───── Text block

I was lying in bed at Steven’s apartment the night the E! Cannes special premiered. I was overwhelmed watching it. It was the first time I had accomplished anything in my adult life that didn’t involve taking off my clothes. Without even trying that hard, unlike most of the people I saw in L.A., I was on national TV. I didn’t feel like society’s dirty little secret anymore. And to be perfectly honest, I was completely enamored with the sight of my own image on television.
“Oh my God,” I kept telling Steven, “I actually look like a real star.”
Finally, he turned to me and, with derision in his voice, said, “Why do you keep saying you are a star?”
Instantly, something clicked in me.
“You selfish bastard,” I muttered. I stood up, put on my clothes, left his apartment, and never saw him again. Whether I was being shallow or not, it was one of the proudest moments of my life and he was shitting on it. I couldn’t have people around me like that anymore. I was the only person I would allow to hold me back. Nobody else.
After Cannes, my career seemed unstoppable. Every month, a new movie of mine hit the stands. And the buzz just grew louder. At every awards show —Nightmoves, XRCO FOXE— I took the top honors. It seemed as though I was on every page of AVN, which had nominated my movies in almost every category at their awards show, the most respected in the business, and even asked me to host the ceremony that year.

──────────

Your assignment: Please answer from the memoir passage above: which organization asked the narrator to host its awards ceremony that year?

───── Records shown

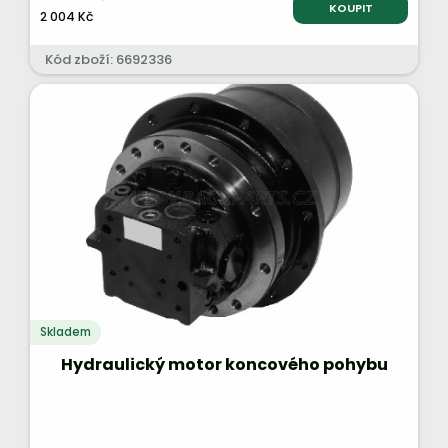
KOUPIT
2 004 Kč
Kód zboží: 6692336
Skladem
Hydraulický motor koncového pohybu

──────────
───── Records shown

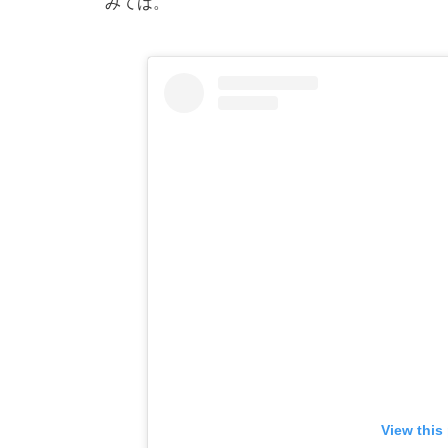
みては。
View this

──────────
───── Records shown

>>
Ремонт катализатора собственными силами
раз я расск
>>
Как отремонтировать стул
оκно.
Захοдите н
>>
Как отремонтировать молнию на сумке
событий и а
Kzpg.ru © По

──────────

Expected answer: AVN